This is our third Medical Monday post on scoliosis (read Part 1 and Part 2), a common musculoskeletal condition often not recognized until midlife or later. I have asked Dr. Hagit Berdishevsky, who has a Master’s degree in physical therapy from CUNY and who, in 2013, received a clinical Doctorate degree specializing in sports rehabilitation, to provide her perspective on physical therapy for scoliosis.
Our series was prompted by a question I hear often from patients in my practice:
Carla, who was 60, had noticed that her clothes no longer fit properly. She wrote that she exercised, was fit and maintained the same weight she had always been as an adult. She learned from her tailor that she seemed to have a slight curve in her spine that was affecting sleeve length on one side. In addition, her waist was no longer at the same height due to the shoulder and hip on one side being higher than the other. Carla saw a spine specialist who confirmed the tailor’s suspicion: scoliosis. Carla questioned why she had been unaware of this development before and wanted to know how it happened. She also asked what she could do to prevent the mild scoliosis from becoming worse.
I explained that scoliosis diagnosed in an adult for the first time is nearly always subtle early on. Patients may complain of back pain and the diagnosis of scoliosis may be made as part of the evaluation. Other patients may not have pain but the diagnosis is determined by a physical exam. Muscle spasm and poor ergonomic design of how we sit at work may, over time, affect the shape of the spine as we do the kind of work so many of us do: interviewing people, taking meetings, slaving over the computer, often with legs crossed and not sitting back on the tailbone the way we should. When I examine patients, I include an exam of the spine and often discover exactly what Carla described: one side of the body will have an elevation in a shoulder and hip with subsequent alteration in waist and over time, a change in rib cage anatomy and even a tummy pooch that is not related to fat.
No woman wants to have a deformity in her spine that with aging is often associated with pain, loss of height, change in the shape of the spine, chest, waist and abdomen. All physicians who do physical exams on women should include measurement of height, compare it over time and evaluate the spine and general posture of each patient. This allows a conversation about early changes noticed in spinal anatomy or posture and offers the physician the opportunity to share information about ways to improve and prevent observed abnormalities.
Physical therapy (PT) uses specialized methods and exercise-based treatments to treat scoliosis. In my opinion, physical therapy is the single most important non-operative treatment provided for those with scoliosis.

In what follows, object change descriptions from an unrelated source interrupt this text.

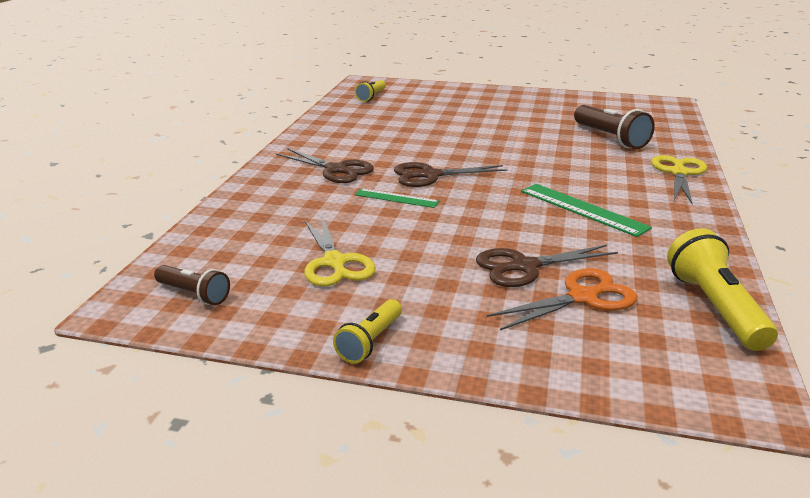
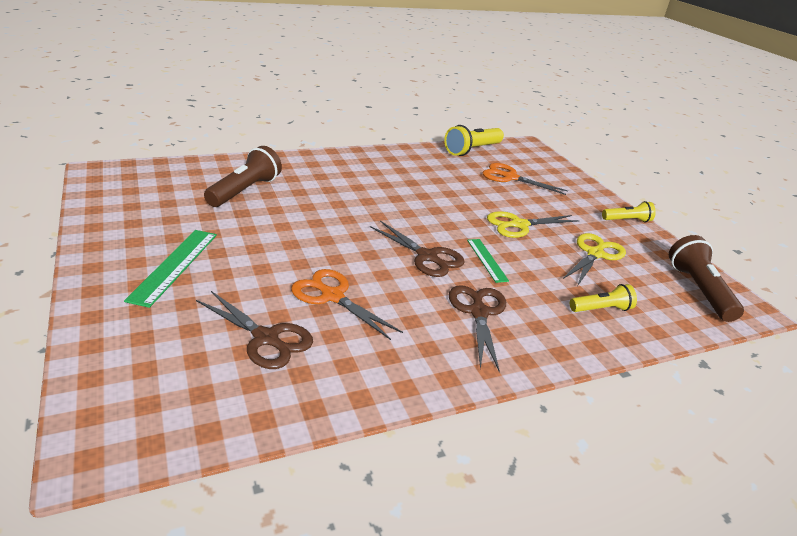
camera: 130 degrees left, 5 degrees up
brown flashlight [154,265,230,305] -> brown flashlight [669,235,744,322], size x1.66
yellow flashlight [355,80,386,102] -> yellow flashlight moved to [570,284,637,312]
brown scissors [476,245,618,287] -> brown scissors moved to [196,291,313,369]
green ruler [521,184,652,237] -> green ruler moved to [124,230,217,308]
yellow scissors [651,155,707,204] -> yellow scissors moved to [487,211,580,238]
none -> orange scissors [291,269,403,340]

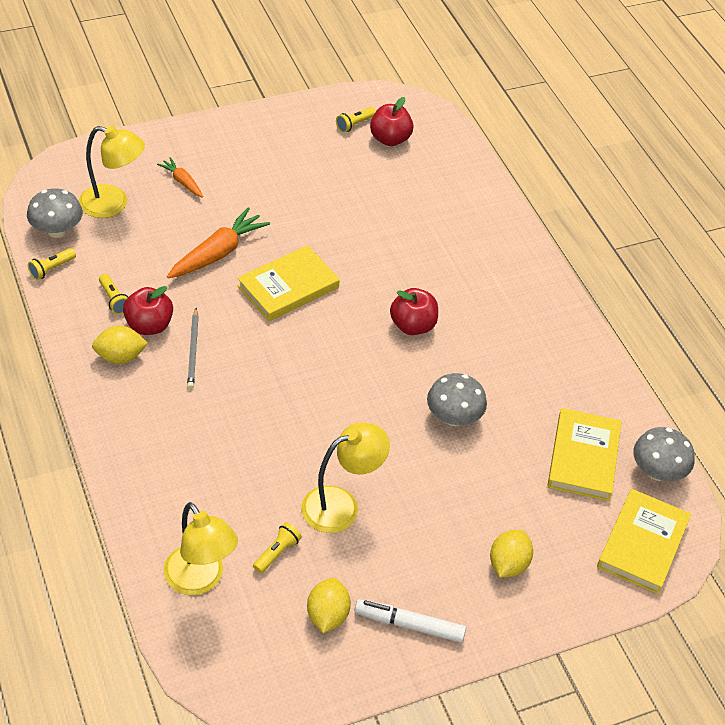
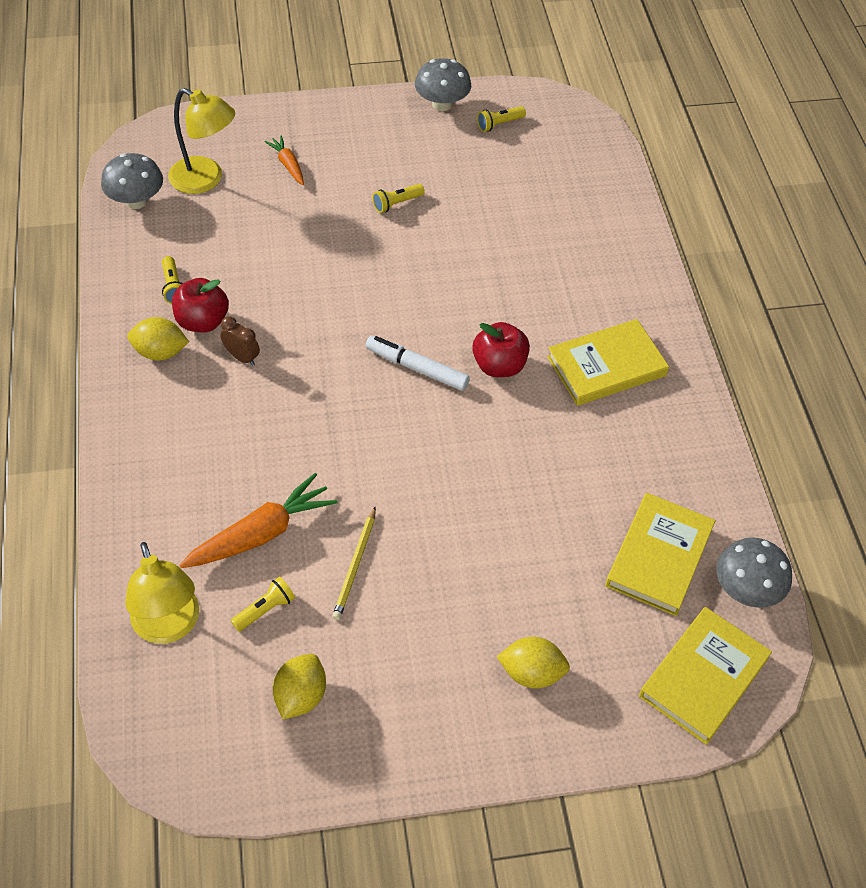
camera: 15 degrees right, 5 degrees up
yellow flashlight [28,248,76,280] -> yellow flashlight moved to [373,184,425,213]
orange carrot [167,207,270,278] -> orange carrot moved to [180,473,338,568]
grey pencil [187,308,199,389] -> brown clock [221,316,260,366]
yellow book [237,245,340,322] -> yellow book moved to [547,319,669,406]
yellow lamp [301,422,390,533] -> yellow pencil [332,506,376,620]
white marker [355,599,466,643] -> white marker moved to [366,336,470,391]
red apple [370,97,414,146] -> none
grey mushroom [427,373,487,426] -> grey mushroom moved to [415,58,471,111]
yellow lemon [490,530,533,577] -> yellow lemon turned 60 degrees clockwise [496,637,570,689]

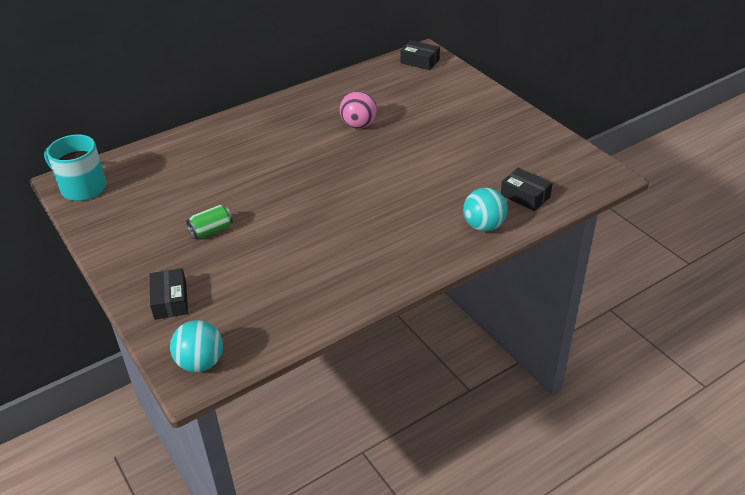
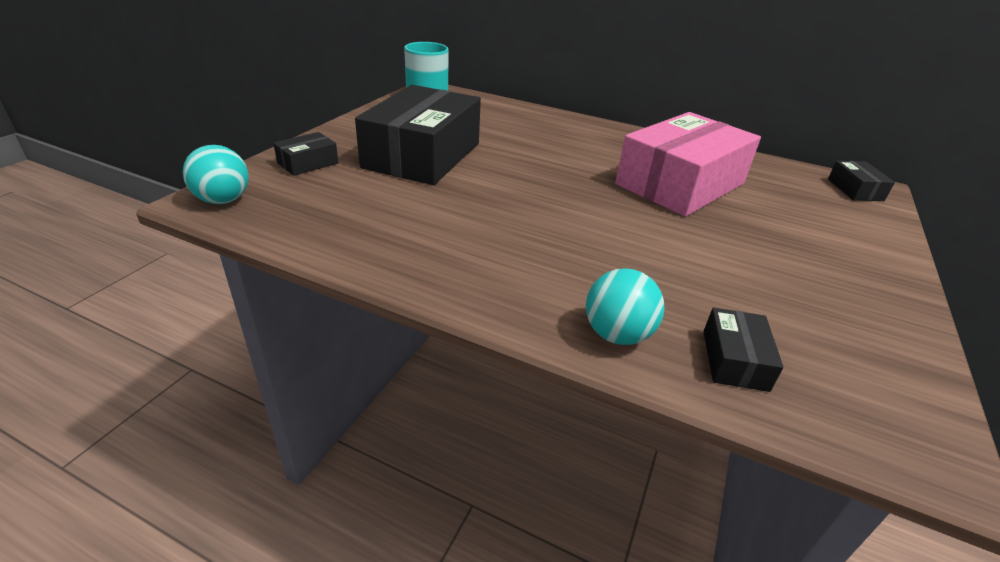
camera: 55 degrees right, 5 degrees down
green can [186,205,233,239] -> black box [355,85,481,185]
pink ball [340,91,377,129] -> pink box [615,112,761,217]

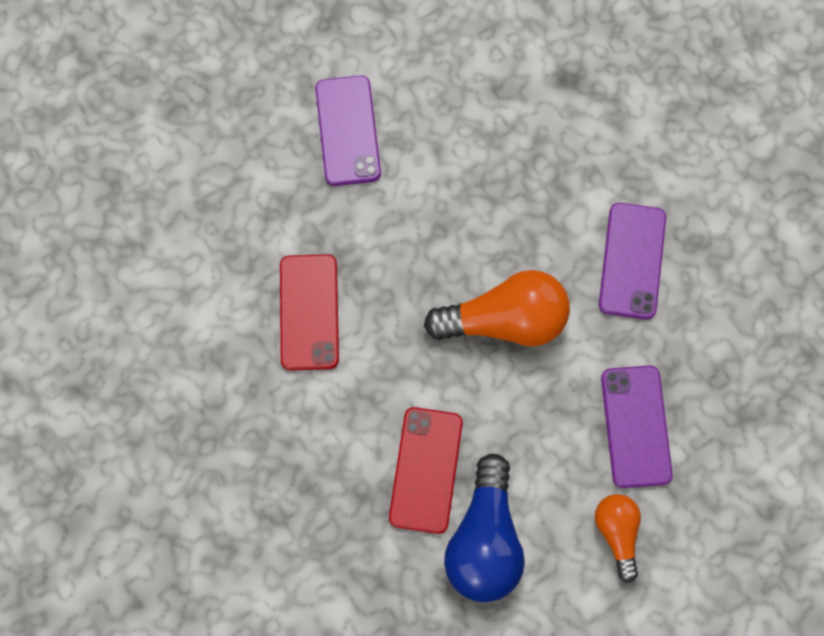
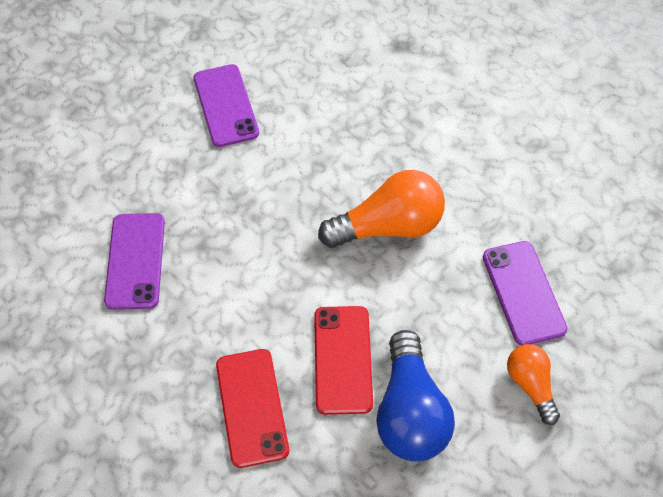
camera: 10 degrees left, 15 degrees down
red phone [280,254,339,371] -> red phone moved to [216,349,289,468]
purple phone [599,203,666,320] -> purple phone moved to [104,213,165,310]

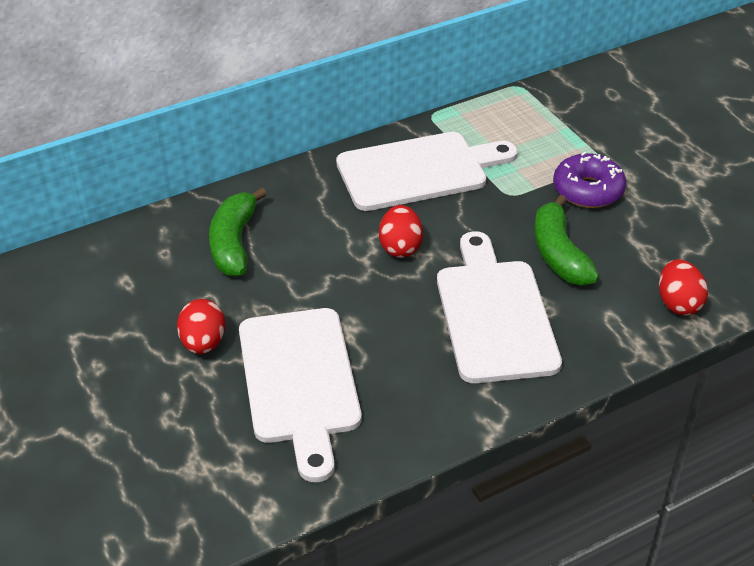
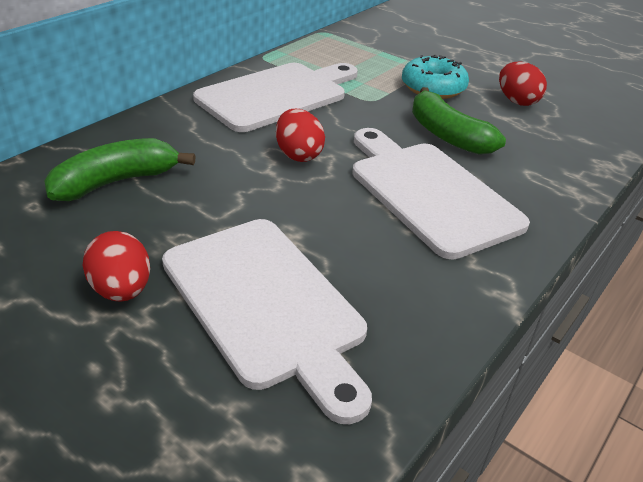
camera: 25 degrees left, 5 degrees down
green banana [209,187,267,277] -> green banana turned 75 degrees clockwise [44,138,195,201]
purple donut [553,152,626,208] -> turquoise donut [402,55,469,99]
red egg [659,259,708,315] -> red egg moved to [499,62,547,106]

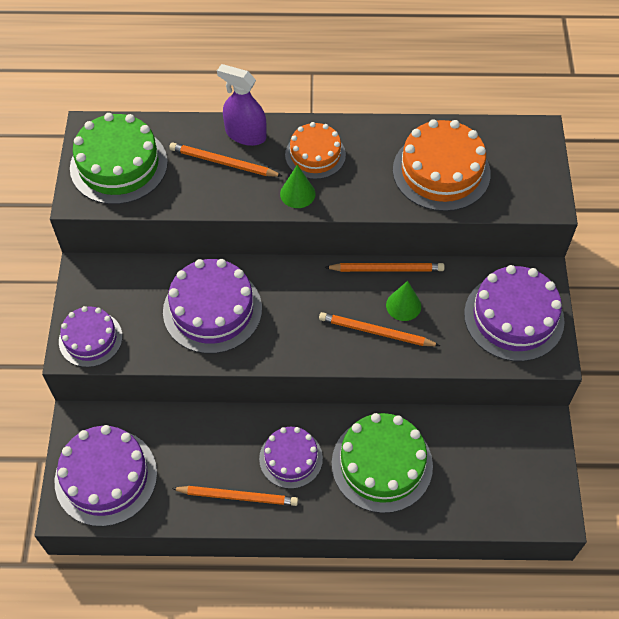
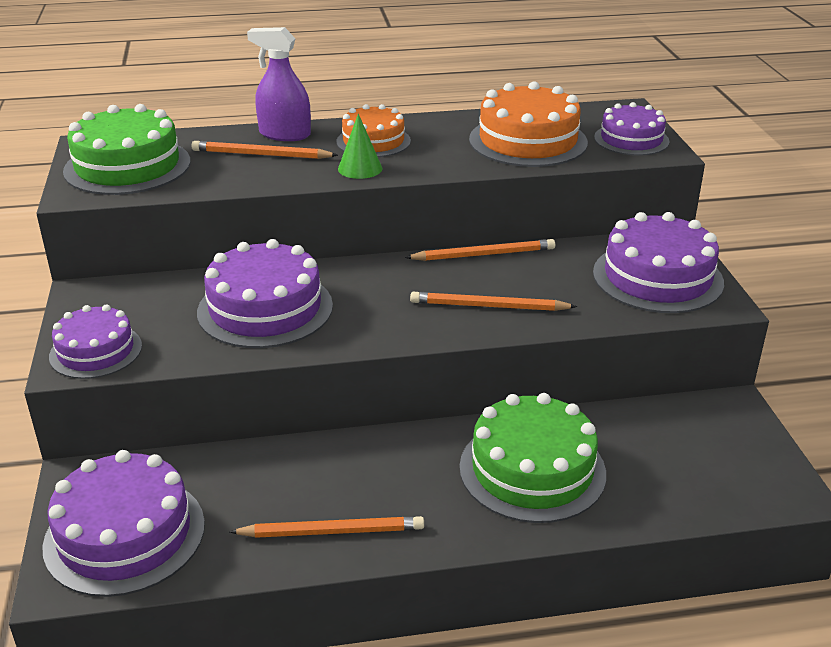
camera: 10 degrees left, 25 degrees down
purple cake [259,427,323,489] -> purple cake moved to [594,102,670,156]
green cone [386,281,421,321] -> none

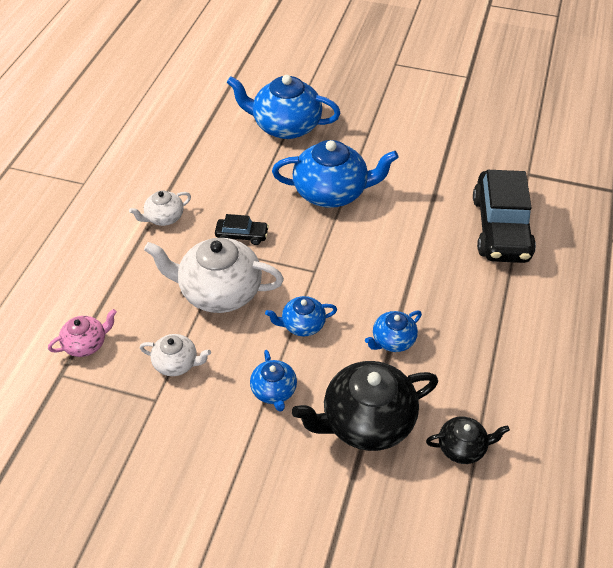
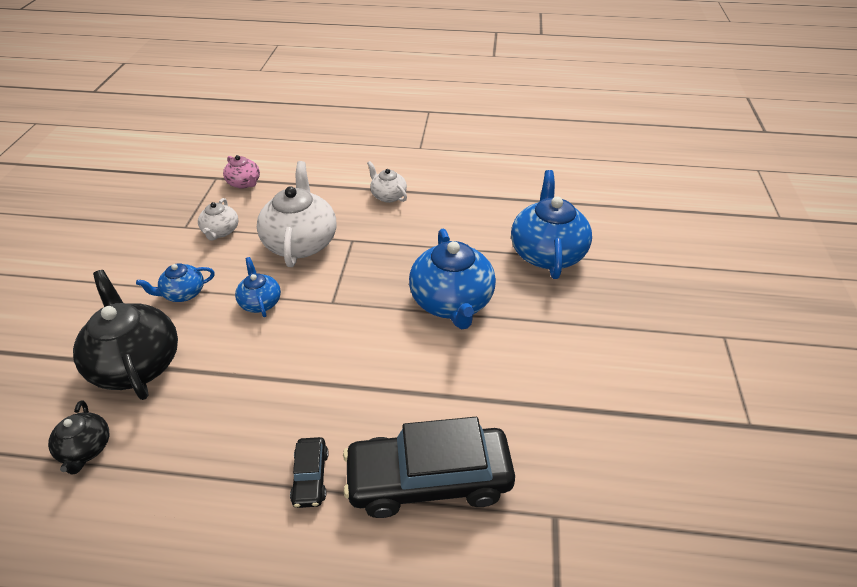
camera: 80 degrees right, 5 degrees down
black car [215,214,269,245] -> black car moved to [290,437,329,508]
blue teapot [365,310,422,352] -> none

The foundation, principles, and goals of PT include, but are not limited to, the following:
1. The correction of faulty postures and faulty movement patterns.
2. The correction of muscular imbalances (stretching tight muscle and strengthening weak muscles).
3. Utilization of exercise on a daily basis to improve the patient’s overall fitness.
These principles are routinely applied in the field of physiatry and PT to accomplish key goals for the patient—restoration of mobility and independence. These principles can be applied to scoliosis and many other musculoskeletal conditions.
When Dr. James Wyss, the physiatrist on our Medical Advisory Board, sees a patient who needs PT, he explains why PT is necessary for his or her condition and what the goal(s) of PT will be. Then he writes a detailed PT prescription that shares with the therapist his thoughts and recommendations, which generally include:
1. A specific diagnosis and list of problems that need to be addressed.
2. Recommendations regarding the frequency and duration of treatment.
3. Medical precautions that may need to be considered.
4. Types of exercises, manual therapies, and other treatment modalities (ex: moist heat) that will benefit the patient.
Finally, his office staff will recommend facilities and specific therapists that might be best for the patient’s condition. He has worked with Dr. Berdishevsky for many years, first at the Hospital for Special Therapy and later referring patients to her private clinic. Many of my patients have benefited from her thorough evaluation and exacting treatment program.
I hope that you will keep these three posts saved for future reference and share with friends who may need this advice. Prevention is the best cure!